Instant Messaging Wars The instant messenger war just got more interesting.

When Apple Computer Inc. showman-in-chief Steve Jobs recently unveiled "Jaguar," the next upgrade to OS X due in "late summer," he showed a variant of America Online's Instant Messenger. Only the chat program was built into the operating system, still using AOL's messenger server. Add it to Apple's "i" applications--this one's called "iChat."

The software itself wasn't remarkable. Not yet, anyway -- because it's still a work in progress, we'll have to wait a while to see its final form.

What is remarkable is the alliance it hints at. The software is an example of what Microsoft Corp. tried to do -- and failed. The software giant had tried to reach agreement with AOL to gain access to AOL's instant message service, but the online service said no dice -- and Microsoft's MSN messenger is the result. But AOL Time Warner seems to have put aside any objections it may have with Job's love of CD-burning in allying itself with the Mac universe.

So instead of one big, one-standard messenger system, we have a Balkanized world, with many people having multiple messenger accounts and having to remember a bunch of passwords, where one log-on would otherwise do. Otherwise, the two share certain features. In addition to giving you the ability to waste time (and bandwidth) all day, you can send files, see who's online, etc.

### Listing:

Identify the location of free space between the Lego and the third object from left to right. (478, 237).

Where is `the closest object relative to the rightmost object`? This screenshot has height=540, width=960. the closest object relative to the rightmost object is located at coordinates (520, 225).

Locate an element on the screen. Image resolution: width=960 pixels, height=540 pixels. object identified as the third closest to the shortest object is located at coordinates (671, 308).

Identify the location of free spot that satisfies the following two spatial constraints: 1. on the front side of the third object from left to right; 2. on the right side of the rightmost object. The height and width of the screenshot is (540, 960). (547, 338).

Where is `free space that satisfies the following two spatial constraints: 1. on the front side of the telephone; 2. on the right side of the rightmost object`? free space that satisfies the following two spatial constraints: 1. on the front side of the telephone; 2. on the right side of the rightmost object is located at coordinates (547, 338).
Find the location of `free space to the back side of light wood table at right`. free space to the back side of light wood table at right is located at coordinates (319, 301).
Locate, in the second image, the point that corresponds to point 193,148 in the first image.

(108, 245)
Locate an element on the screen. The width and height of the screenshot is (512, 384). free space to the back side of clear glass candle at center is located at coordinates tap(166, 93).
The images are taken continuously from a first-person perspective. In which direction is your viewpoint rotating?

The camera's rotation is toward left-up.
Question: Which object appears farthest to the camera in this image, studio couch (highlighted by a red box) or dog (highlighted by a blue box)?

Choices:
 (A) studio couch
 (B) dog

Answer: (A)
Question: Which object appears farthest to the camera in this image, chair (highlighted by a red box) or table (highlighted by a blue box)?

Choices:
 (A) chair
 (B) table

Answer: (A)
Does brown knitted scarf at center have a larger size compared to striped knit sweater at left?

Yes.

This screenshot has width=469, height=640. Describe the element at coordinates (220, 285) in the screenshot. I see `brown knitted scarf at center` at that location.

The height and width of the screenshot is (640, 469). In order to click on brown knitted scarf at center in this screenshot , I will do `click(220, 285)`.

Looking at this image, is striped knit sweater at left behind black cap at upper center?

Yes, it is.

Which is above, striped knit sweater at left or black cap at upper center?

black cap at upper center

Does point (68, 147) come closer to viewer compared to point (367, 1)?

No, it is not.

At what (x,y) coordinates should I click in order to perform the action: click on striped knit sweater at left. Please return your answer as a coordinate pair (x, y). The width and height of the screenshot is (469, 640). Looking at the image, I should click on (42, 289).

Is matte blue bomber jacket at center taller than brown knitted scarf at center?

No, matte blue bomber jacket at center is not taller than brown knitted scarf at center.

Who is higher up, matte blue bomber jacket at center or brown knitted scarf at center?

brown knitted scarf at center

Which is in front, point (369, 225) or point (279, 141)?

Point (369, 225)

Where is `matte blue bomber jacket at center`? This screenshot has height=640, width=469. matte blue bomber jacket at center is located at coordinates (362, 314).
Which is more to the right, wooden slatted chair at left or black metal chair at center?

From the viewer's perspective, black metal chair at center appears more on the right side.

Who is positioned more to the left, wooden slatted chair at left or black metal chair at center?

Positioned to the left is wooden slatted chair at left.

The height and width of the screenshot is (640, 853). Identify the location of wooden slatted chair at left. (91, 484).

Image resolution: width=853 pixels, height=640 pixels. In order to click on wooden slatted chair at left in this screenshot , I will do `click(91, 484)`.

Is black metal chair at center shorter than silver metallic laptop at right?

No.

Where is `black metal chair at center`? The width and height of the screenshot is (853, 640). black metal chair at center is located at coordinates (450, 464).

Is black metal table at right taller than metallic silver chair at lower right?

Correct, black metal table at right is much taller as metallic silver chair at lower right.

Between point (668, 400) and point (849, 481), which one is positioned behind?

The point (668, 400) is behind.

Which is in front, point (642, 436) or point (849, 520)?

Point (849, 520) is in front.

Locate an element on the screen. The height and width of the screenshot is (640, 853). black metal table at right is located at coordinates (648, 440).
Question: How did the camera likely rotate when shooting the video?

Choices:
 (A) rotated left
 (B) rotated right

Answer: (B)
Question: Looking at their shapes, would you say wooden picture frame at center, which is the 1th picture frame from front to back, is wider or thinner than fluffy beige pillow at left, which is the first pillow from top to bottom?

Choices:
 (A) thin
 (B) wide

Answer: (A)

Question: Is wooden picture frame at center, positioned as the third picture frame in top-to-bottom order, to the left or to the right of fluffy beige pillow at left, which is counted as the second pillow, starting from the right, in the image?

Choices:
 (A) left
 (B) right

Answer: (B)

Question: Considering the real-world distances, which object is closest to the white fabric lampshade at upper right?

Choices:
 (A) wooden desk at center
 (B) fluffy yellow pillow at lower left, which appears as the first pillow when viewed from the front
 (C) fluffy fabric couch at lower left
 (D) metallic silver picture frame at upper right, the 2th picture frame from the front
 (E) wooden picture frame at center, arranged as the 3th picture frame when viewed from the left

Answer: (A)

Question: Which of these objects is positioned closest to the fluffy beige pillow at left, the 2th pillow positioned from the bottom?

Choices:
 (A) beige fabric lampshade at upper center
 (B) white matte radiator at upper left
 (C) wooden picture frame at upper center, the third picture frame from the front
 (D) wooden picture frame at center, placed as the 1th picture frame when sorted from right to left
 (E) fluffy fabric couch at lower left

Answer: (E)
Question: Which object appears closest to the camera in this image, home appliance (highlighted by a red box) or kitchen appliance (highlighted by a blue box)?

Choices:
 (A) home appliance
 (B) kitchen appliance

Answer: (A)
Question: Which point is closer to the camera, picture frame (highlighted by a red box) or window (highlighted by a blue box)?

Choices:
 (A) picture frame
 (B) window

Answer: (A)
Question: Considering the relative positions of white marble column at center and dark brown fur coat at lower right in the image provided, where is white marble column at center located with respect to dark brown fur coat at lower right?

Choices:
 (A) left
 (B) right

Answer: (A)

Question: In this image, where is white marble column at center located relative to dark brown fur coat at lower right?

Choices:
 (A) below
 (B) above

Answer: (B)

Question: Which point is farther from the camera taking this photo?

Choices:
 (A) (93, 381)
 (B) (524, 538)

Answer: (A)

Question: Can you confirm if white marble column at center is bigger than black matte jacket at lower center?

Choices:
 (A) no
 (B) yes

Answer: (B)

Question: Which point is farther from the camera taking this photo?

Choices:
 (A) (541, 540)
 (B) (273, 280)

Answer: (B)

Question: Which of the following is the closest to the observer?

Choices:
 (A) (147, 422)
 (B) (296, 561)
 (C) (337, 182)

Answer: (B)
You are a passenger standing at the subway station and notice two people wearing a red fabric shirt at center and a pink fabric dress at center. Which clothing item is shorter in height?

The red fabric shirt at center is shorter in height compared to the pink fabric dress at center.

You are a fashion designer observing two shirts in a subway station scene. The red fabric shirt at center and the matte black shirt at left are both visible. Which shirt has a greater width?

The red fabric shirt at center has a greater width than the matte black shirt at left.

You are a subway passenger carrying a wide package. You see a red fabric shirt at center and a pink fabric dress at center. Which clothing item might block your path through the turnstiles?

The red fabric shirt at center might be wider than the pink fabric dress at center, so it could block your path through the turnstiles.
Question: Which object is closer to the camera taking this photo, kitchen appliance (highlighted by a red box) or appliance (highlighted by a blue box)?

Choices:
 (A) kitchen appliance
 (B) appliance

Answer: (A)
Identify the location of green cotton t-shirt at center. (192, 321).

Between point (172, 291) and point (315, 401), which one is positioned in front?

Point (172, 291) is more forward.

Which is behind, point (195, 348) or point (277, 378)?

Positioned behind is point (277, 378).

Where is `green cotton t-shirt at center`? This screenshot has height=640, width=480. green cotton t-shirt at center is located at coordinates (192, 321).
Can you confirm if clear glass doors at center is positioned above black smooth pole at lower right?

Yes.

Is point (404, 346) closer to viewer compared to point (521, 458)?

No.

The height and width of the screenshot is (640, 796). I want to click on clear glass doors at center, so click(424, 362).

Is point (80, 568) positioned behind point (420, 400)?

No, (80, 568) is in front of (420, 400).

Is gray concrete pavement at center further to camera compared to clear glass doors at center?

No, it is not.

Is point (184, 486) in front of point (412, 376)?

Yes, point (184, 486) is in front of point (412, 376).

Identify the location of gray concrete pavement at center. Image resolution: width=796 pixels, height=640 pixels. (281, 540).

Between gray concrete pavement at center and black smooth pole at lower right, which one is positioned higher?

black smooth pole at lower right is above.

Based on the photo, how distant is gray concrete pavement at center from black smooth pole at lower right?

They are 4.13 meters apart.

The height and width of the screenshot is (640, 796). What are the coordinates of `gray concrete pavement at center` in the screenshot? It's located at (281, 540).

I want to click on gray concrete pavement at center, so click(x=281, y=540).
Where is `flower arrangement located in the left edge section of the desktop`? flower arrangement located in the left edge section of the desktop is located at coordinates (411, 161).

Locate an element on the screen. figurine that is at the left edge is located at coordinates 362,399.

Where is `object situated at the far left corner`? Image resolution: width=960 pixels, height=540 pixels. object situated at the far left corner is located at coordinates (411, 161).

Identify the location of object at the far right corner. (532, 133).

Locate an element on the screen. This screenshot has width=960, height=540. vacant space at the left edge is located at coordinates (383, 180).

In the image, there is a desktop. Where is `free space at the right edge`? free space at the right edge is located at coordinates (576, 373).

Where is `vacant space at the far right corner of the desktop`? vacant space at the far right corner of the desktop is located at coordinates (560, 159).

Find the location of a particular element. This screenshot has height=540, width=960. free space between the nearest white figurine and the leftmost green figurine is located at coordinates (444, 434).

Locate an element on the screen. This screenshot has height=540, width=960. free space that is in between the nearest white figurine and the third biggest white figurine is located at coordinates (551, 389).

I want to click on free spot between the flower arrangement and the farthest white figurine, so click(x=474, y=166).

### Problems and tasks:
(a) Can you extract everything in the instant messaging article from "The software itself" down to "the Mac universe."?
(b) According to the instant messaging article, why did Microsoft end up with its own MSN messenger? Answer in one to three sentences.
(c) What might come next in the instant messaging article after its final sentence?
The data comes from a separate source and has no connection to the instant messaging article.

### Answers given:
(a)
The software itself wasn't remarkable. Not yet, anyway -- because it's still a work in progress, we'll have to wait a while to see its final form.

What is remarkable is the alliance it hints at. The software is an example of what Microsoft Corp. tried to do -- and failed. The software giant had tried to reach agreement with AOL to gain access to AOL's instant message service, but the online service said no dice -- and Microsoft's MSN messenger is the result. But AOL Time Warner seems to have put aside any objections it may have with Job's love of CD-burning in allying itself with the Mac universe.

(b) Microsoft tried to reach an agreement with AOL to get access to AOL's instant message service, but AOL refused. MSN messenger came out of that refusal.

(c)
Your lawyer's left brain might be thinking, "so what?" But instant messaging is more than something teenagers use. Lawyers are using IM programs, too, zapping messages during depositions to colleagues, receiving feedback from shadow juries -- in short, it's rapidly becoming a substitute for colleagues whispering in your ear during important job-related events.

It'll be interesting to see who wins. In this replay of Internet App Deathmatch, Microsoft is battling a more formidable foe than it did back when it almost killed Netscape off. And we can relish some ironies. Apple's action, integrating software into its operating system, is something that got Microsoft in hot water with the folks at the Antitrust Division. But then again, Apple, with its 5 percent share of the market, is no monopoly.